Just for the record, many of the views dealt with in this series are ones which I myself have previously advocated, (though never online, and never on any public platform).

This first post is about the extraordinarily popular idea that Science says we are “just” chemicals and molecules, and that love is “just” a chemical reaction.

I remember about 25 years ago asking a woman I knew who was studying psychology if she felt her love for her children was just a bunch of chemical reactions. She spluttered a bit, but said yes. I countered that the love must come from somewhere, and that it wasn’t on earth before she felt it, was it? I concluded and believed that love is being poured into us from the “outside”, from the spirit world. Subjectively it felt like that to me at the time.

Something within us (or at least within many of us) rebels at the idea that we are “just” matter.

I invite those who think and feel this way to do this: take up a marking pen and draw a neat line through the word “just”.

Science says that life is chemical reactions.

That is in fact exactly what science says. Some idiot scientists may have put the “just” in there, as the behaviorist B.F. Skinner did, but the correct representation of science’s findings so far is that chemical reactions are the basis of life. You don’t even need to give up any beliefs in the soul, or divine love at this point. Science is good at distinguishing between what can be termed knowledge (i.e. things that seem to be reliably true enough that retesting them for each experiment or equation would be a waste of time) and speculation.

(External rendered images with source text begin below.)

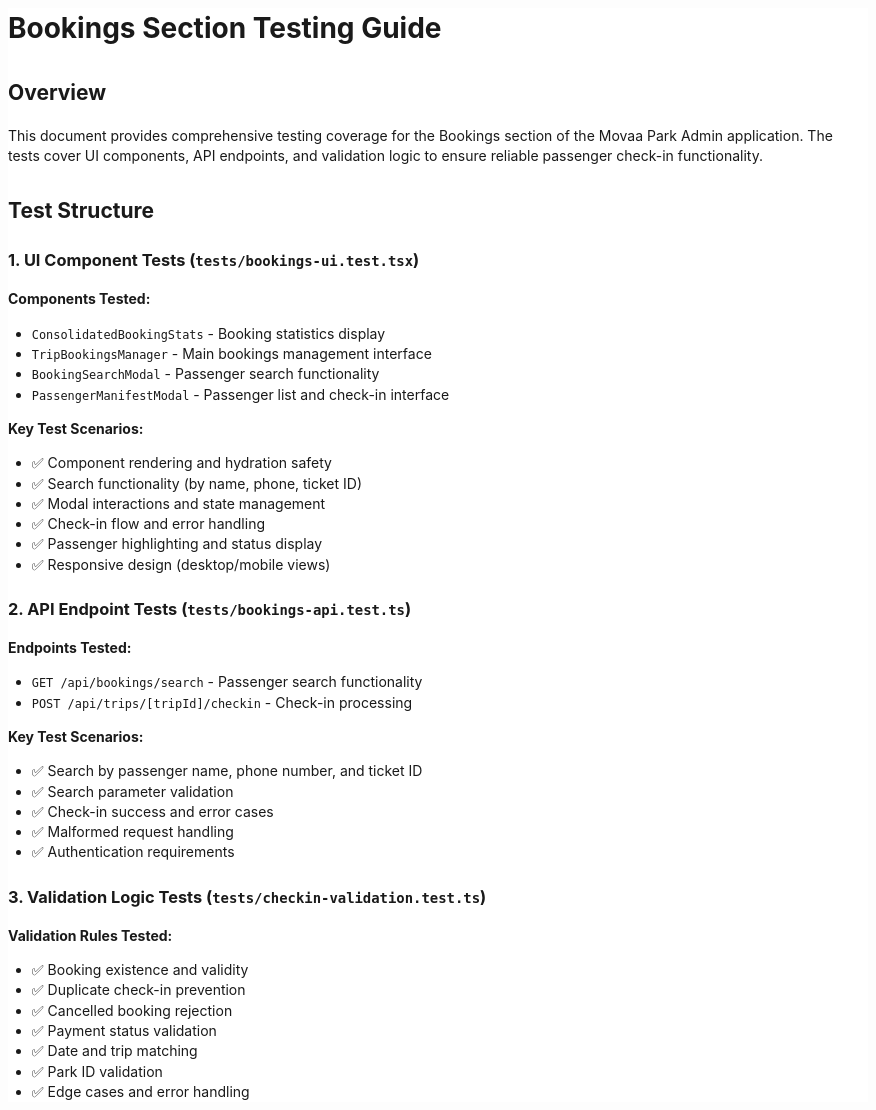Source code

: # Bookings Section Testing Guide

## Overview

This document provides comprehensive testing coverage for the Bookings section of the Movaa Park Admin application. The tests cover UI components, API endpoints, and validation logic to ensure reliable passenger check-in functionality.

## Test Structure

### 1. UI Component Tests (`tests/bookings-ui.test.tsx`)

**Components Tested:**

- `ConsolidatedBookingStats` - Booking statistics display
- `TripBookingsManager` - Main bookings management interface
- `BookingSearchModal` - Passenger search functionality
- `PassengerManifestModal` - Passenger list and check-in interface

**Key Test Scenarios:**

- ✅ Component rendering and hydration safety
- ✅ Search functionality (by name, phone, ticket ID)
- ✅ Modal interactions and state management
- ✅ Check-in flow and error handling
- ✅ Passenger highlighting and status display
- ✅ Responsive design (desktop/mobile views)

### 2. API Endpoint Tests (`tests/bookings-api.test.ts`)

**Endpoints Tested:**

- `GET /api/bookings/search` - Passenger search functionality
- `POST /api/trips/[tripId]/checkin` - Check-in processing

**Key Test Scenarios:**

- ✅ Search by passenger name, phone number, and ticket ID
- ✅ Search parameter validation
- ✅ Check-in success and error cases
- ✅ Malformed request handling
- ✅ Authentication requirements

### 3. Validation Logic Tests (`tests/checkin-validation.test.ts`)

**Validation Rules Tested:**

- ✅ Booking existence and validity
- ✅ Duplicate check-in prevention
- ✅ Cancelled booking rejection
- ✅ Payment status validation
- ✅ Date and trip matching
- ✅ Park ID validation
- ✅ Edge cases and error handling
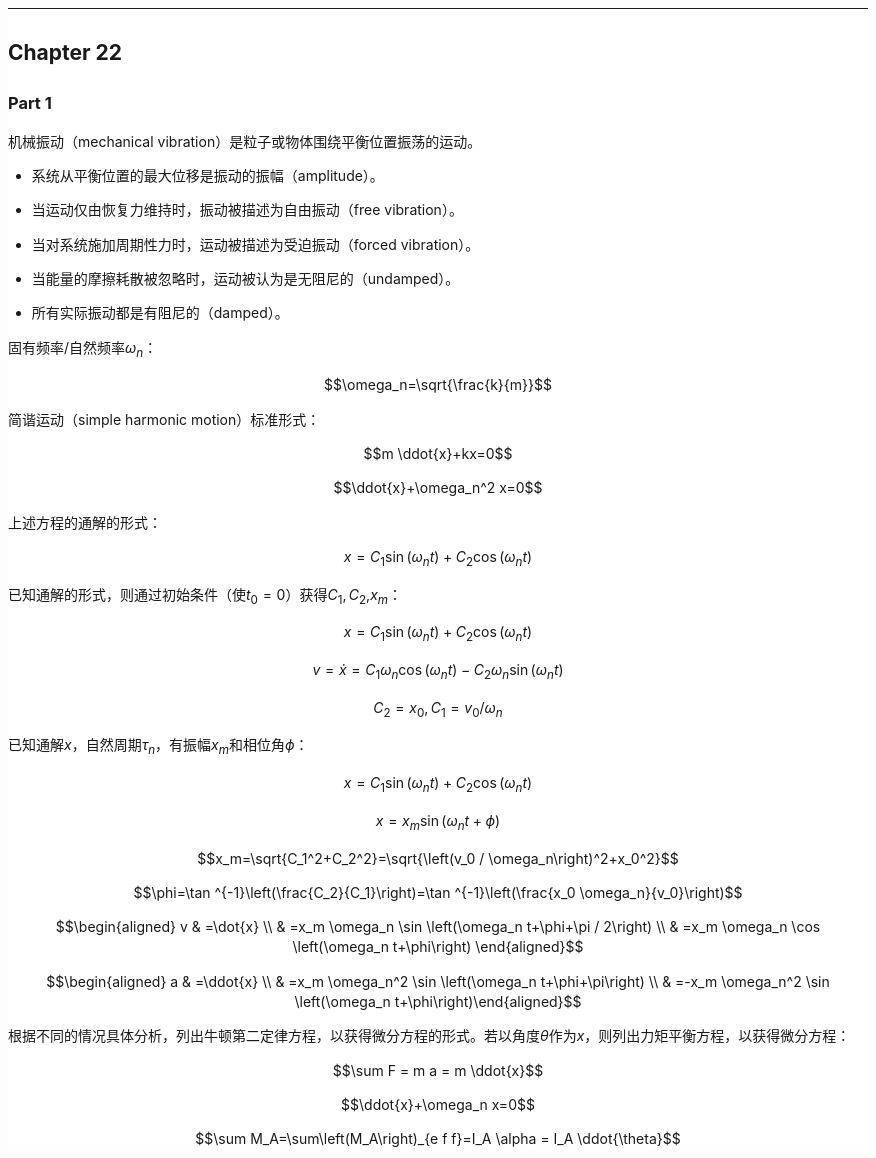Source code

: ***

## Chapter 22

### Part 1

机械振动（mechanical vibration）是粒子或物体围绕平衡位置振荡的运动。

- 系统从平衡位置的最大位移是振动的振幅（amplitude）。

- 当运动仅由恢复力维持时，振动被描述为自由振动（free vibration）。

- 当对系统施加周期性力时，运动被描述为受迫振动（forced vibration）。

- 当能量的摩擦耗散被忽略时，运动被认为是无阻尼的（undamped）。

- 所有实际振动都是有阻尼的（damped）。

固有频率/自然频率$\omega_n$：

$$\omega_n=\sqrt{\frac{k}{m}}$$

简谐运动（simple harmonic motion）标准形式：

$$m \ddot{x}+kx=0$$

$$\ddot{x}+\omega_n^2 x=0$$

上述方程的通解的形式：

$$x=C_1 \sin \left(\omega_n t\right)+C_2 \cos \left(\omega_n t\right)$$

已知通解的形式，则通过初始条件（使$t_0=0$）获得$C_1,C_2$,$x_m$：

$$x=C_1 \sin \left(\omega_n t\right)+C_2 \cos \left(\omega_n t\right)$$

$$v=\dot{x}=C_1 \omega_n \cos \left(\omega_n t\right)-C_2 \omega_n \sin \left(\omega_n t\right)$$

$$C_2=x_0, C_1=v_0 / \omega_n$$

已知通解$x$，自然周期$\tau_n$，有振幅$x_m$和相位角$\phi$：

$$x=C_1 \sin \left(\omega_n t\right)+C_2 \cos \left(\omega_n t\right)$$

$$x=x_m \sin \left(\omega_n t+\phi\right)$$

$$x_m=\sqrt{C_1^2+C_2^2}=\sqrt{\left(v_0 / \omega_n\right)^2+x_0^2}$$

$$\phi=\tan ^{-1}\left(\frac{C_2}{C_1}\right)=\tan ^{-1}\left(\frac{x_0 \omega_n}{v_0}\right)$$

$$\begin{aligned} v & =\dot{x} \\ & =x_m \omega_n \sin \left(\omega_n t+\phi+\pi / 2\right) \\ & =x_m \omega_n \cos \left(\omega_n t+\phi\right) \end{aligned}$$

$$\begin{aligned} a & =\ddot{x} \\ & =x_m \omega_n^2 \sin \left(\omega_n t+\phi+\pi\right) \\ & =-x_m \omega_n^2 \sin \left(\omega_n t+\phi\right)\end{aligned}$$

根据不同的情况具体分析，列出牛顿第二定律方程，以获得微分方程的形式。若以角度$\theta$作为$x$，则列出力矩平衡方程，以获得微分方程：

$$\sum F = m a = m \ddot{x}$$

$$\ddot{x}+\omega_n x=0$$

$$\sum M_A=\sum\left(M_A\right)_{e f f}=I_A \alpha = I_A \ddot{\theta}$$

That we have a soul is, from a scientific viewpoint, a speculation. Even if it seemed to a scientist to be subjectively undeniable that we have a soul, it would be more prudent to acknowledge that scientifically we have neither evidence, nor any purpose for such a speculation. We can go a long way using only that which we can justify with a foundation of scientific knowledge, without needing to fill in too many gaps with speculations. And we certainly don’t need to create gaps in established knowledge to force a place for the soul to be crammed into!